When it comes to criticism, it is surely more blessed to give than to receive. No one enjoys being criticized, and we’re bound to respond badly. Following these 7 steps will keep things from going south.
We’re all wired for defensiveness when we’re criticized. Defensiveness is normal and universal. It’s also the archenemy of intimacy and connection. Our personal power rests on our dialing it down.
Following these seven steps can turn your relationships around, but, as simple as they sound, each takes motivation, goodwill, and practice.
1. Recognize your defensiveness.
We listen defensively when we listen for what we don’t agree with. Under fire? Catch yourself when you are focusing on the inaccuracies, distortions, and exaggerations that inevitably will be there.
Defensiveness starts in the body. It makes us tense and on guard, unable to listen and take in new information. Take slow and deep breaths. Do what you can to calm yourself.

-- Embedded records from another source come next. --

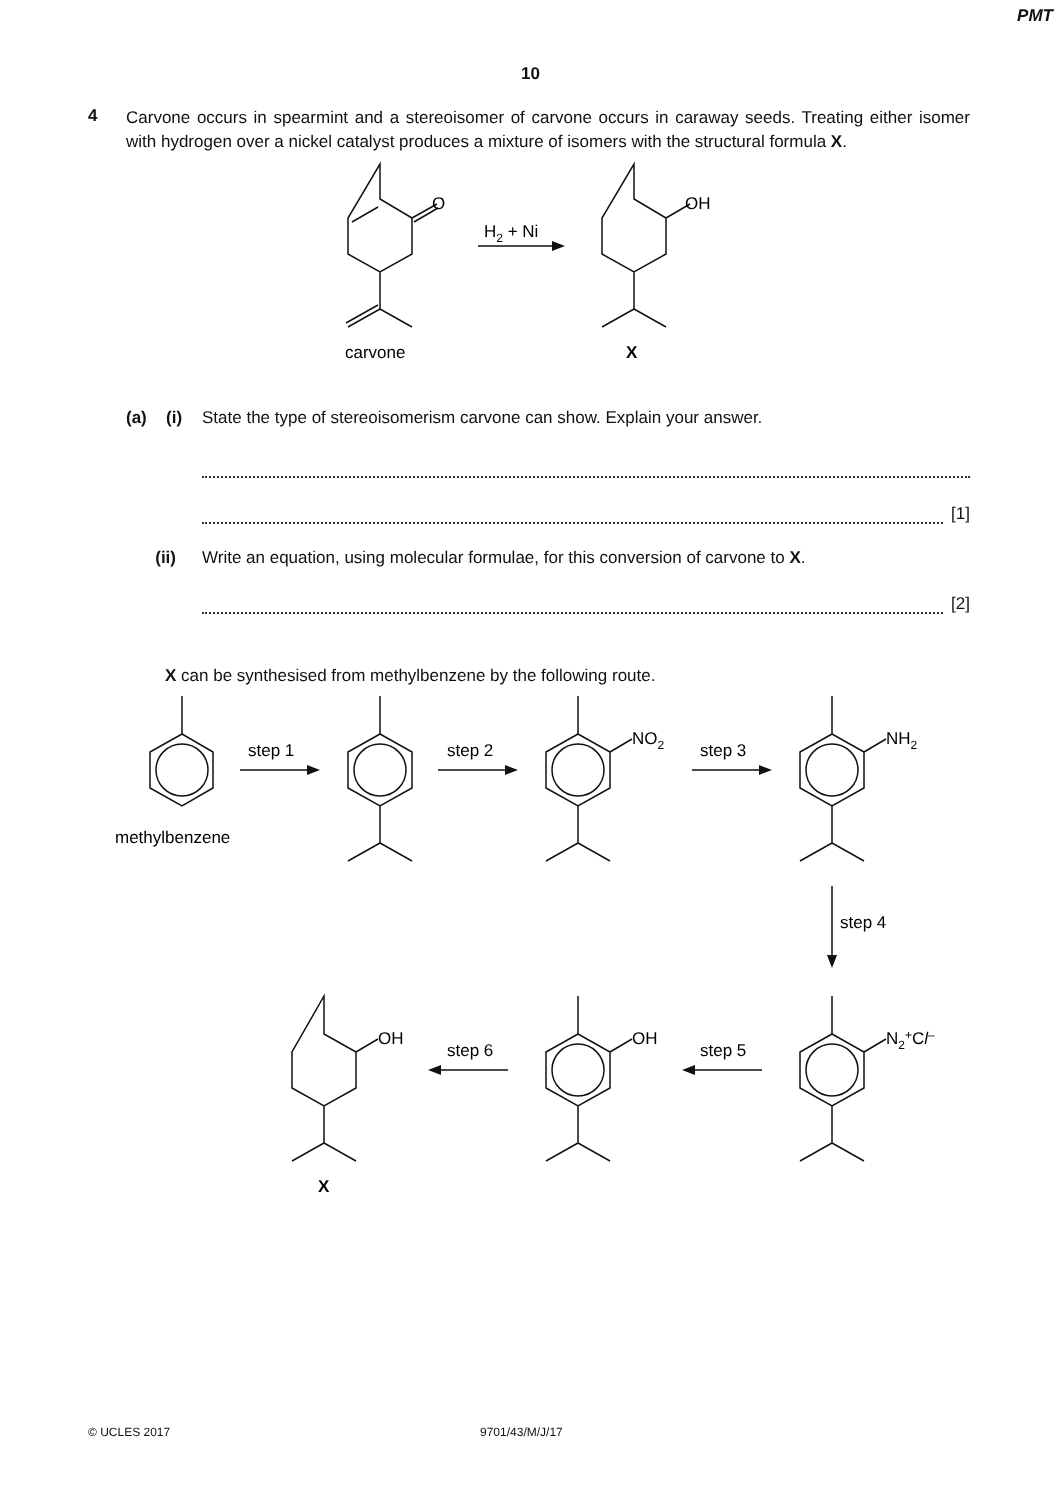PMT
10
4
Carvone occurs in spearmint and a stereoisomer of carvone occurs in caraway seeds. Treating either isomer with hydrogen over a nickel catalyst produces a mixture of isomers with the structural formula X.
O
OH
H2 + Ni
carvone
X
(a) (i) State the type of stereoisomerism carvone can show. Explain your answer.
[1]
(ii) Write an equation, using molecular formulae, for this conversion of carvone to X.
[2]
X can be synthesised from methylbenzene by the following route.
step 1
step 2
step 3
methylbenzene
NO2
NH2
step 4
N2+Cl–
step 5
OH
step 6
OH
X
© UCLES 2017 9701/43/M/J/17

3. Listen only to understand. Listen only to discover what you can agree with. Do not interrupt, argue, refute or correct facts, or bring up your own criticisms and complaints. If your points are legitimate, that’s all the more reason to save them for a different conversation, when they can be a focus of the conversation and not a defense strategy.
3. Apologize for your part.
The ability to apologize indicates to the critical party that you’re capable of taking responsibility, not just evading it. It will also help shift the exchange out of combat into collaboration. Save your thoughts about their part until later.